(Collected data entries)
Start of Block
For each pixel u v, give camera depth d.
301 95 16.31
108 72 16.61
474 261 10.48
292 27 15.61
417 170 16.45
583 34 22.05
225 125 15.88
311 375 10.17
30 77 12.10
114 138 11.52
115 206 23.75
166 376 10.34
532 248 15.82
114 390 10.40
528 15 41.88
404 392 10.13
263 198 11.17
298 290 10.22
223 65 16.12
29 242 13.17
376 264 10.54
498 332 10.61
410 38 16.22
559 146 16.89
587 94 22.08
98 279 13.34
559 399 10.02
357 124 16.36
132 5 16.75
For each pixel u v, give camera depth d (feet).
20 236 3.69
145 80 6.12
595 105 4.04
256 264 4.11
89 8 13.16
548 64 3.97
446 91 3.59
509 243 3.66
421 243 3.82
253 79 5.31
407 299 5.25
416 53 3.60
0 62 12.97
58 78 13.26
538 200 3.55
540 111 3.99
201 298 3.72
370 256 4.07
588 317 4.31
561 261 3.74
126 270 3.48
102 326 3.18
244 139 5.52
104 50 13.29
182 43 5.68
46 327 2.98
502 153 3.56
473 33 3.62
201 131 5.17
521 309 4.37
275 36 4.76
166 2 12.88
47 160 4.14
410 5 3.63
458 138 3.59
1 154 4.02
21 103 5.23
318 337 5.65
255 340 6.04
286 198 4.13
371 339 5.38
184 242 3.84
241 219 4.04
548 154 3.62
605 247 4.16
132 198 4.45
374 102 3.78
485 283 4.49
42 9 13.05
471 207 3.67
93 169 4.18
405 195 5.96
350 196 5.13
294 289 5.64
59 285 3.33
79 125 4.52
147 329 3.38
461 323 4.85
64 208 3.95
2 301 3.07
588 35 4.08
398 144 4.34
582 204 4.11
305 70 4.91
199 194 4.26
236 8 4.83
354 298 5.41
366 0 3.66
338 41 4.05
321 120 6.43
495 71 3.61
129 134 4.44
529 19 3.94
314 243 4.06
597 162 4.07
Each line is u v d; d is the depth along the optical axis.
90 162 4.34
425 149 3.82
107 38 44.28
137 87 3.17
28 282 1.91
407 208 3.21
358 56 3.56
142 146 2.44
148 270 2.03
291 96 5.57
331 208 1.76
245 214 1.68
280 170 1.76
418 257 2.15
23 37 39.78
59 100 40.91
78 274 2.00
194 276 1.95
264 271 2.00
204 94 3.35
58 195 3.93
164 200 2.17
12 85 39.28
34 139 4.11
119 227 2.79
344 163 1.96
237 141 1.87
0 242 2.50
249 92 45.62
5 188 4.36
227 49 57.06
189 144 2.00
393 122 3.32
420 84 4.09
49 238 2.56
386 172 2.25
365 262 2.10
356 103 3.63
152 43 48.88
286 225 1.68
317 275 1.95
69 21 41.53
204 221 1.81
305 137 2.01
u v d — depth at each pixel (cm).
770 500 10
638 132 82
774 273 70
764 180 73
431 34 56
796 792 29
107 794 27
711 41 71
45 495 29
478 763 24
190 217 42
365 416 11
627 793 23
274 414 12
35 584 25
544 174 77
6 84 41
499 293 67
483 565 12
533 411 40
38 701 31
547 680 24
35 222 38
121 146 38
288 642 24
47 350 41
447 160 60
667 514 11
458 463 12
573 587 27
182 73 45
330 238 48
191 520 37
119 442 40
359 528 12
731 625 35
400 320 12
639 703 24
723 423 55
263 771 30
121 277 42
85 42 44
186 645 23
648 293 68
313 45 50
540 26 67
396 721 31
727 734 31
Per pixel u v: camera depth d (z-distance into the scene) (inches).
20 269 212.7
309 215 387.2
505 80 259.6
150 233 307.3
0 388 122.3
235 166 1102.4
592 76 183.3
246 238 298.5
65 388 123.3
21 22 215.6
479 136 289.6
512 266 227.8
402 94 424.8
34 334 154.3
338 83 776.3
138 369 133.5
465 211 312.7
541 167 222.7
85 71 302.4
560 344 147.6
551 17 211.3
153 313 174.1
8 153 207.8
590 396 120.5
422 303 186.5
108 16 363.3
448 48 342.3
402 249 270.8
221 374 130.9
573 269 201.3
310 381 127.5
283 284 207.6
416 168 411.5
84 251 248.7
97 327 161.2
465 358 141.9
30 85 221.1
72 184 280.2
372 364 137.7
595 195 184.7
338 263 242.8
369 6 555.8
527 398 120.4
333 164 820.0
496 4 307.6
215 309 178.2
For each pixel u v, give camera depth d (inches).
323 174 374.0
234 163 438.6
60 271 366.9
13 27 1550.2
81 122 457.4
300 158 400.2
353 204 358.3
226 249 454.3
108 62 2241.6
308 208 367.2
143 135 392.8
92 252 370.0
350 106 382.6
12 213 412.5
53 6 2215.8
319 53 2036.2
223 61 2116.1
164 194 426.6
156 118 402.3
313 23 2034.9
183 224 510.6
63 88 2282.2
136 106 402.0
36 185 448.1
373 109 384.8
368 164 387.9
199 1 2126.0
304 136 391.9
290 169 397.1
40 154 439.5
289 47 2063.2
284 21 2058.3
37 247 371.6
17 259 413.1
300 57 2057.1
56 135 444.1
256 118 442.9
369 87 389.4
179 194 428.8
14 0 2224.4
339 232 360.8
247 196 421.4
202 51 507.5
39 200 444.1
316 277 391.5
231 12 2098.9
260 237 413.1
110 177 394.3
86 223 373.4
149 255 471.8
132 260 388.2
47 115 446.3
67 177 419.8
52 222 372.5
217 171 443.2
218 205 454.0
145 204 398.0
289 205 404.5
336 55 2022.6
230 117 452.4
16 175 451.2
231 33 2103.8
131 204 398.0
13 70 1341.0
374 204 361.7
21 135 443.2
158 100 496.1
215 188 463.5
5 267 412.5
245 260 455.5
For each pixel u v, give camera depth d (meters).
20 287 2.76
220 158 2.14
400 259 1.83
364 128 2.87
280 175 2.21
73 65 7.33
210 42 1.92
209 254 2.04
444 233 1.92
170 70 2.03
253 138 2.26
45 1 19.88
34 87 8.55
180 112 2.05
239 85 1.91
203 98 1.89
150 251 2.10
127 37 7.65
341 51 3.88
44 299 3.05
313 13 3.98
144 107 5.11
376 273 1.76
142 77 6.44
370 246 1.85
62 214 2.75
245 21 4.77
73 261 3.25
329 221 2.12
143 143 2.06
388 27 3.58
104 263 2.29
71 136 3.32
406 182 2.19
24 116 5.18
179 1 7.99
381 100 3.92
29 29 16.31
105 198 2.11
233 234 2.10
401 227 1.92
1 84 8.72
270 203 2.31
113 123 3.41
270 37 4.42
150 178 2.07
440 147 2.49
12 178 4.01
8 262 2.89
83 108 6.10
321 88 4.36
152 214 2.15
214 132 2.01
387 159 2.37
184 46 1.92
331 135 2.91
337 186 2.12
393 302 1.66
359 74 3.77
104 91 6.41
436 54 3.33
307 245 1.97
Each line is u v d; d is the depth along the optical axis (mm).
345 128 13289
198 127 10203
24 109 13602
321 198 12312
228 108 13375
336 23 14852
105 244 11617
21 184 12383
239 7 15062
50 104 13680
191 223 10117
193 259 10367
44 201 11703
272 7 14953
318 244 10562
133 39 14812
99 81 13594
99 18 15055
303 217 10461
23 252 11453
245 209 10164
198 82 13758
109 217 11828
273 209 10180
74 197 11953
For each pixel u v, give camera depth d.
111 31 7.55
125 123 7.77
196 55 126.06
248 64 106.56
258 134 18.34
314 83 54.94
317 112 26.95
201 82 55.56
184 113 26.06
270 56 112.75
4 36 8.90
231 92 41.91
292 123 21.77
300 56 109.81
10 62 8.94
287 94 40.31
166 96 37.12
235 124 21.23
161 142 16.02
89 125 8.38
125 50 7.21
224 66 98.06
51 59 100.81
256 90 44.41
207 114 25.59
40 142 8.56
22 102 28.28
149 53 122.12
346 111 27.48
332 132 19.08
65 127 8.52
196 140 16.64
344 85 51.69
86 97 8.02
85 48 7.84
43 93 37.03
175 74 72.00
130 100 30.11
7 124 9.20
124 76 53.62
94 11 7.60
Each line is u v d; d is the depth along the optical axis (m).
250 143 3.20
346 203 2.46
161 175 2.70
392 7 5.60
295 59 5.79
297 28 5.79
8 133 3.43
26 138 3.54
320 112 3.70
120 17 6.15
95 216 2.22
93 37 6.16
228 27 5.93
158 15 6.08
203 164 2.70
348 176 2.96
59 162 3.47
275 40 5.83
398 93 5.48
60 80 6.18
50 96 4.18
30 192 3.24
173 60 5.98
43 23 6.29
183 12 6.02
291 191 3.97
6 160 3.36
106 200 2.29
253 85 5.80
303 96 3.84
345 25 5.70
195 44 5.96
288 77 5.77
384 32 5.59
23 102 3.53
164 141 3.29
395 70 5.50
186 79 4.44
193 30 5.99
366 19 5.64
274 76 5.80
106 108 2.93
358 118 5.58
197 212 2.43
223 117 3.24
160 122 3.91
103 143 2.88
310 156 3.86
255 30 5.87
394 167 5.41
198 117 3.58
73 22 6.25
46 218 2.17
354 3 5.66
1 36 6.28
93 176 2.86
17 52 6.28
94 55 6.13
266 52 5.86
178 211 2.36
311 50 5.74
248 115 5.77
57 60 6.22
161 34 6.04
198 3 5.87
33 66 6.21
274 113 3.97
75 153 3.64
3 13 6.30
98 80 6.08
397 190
End of Block
▶ [About this exercise] Retype exactly, and only, the lines above from the one where "21 135 443.2" occurs up to and including the one where "144 107 5.11" occurs.

▶ [Response area]
21 135 443.2
158 100 496.1
215 188 463.5
5 267 412.5
245 260 455.5
For each pixel u v, give camera depth d (meters).
20 287 2.76
220 158 2.14
400 259 1.83
364 128 2.87
280 175 2.21
73 65 7.33
210 42 1.92
209 254 2.04
444 233 1.92
170 70 2.03
253 138 2.26
45 1 19.88
34 87 8.55
180 112 2.05
239 85 1.91
203 98 1.89
150 251 2.10
127 37 7.65
341 51 3.88
44 299 3.05
313 13 3.98
144 107 5.11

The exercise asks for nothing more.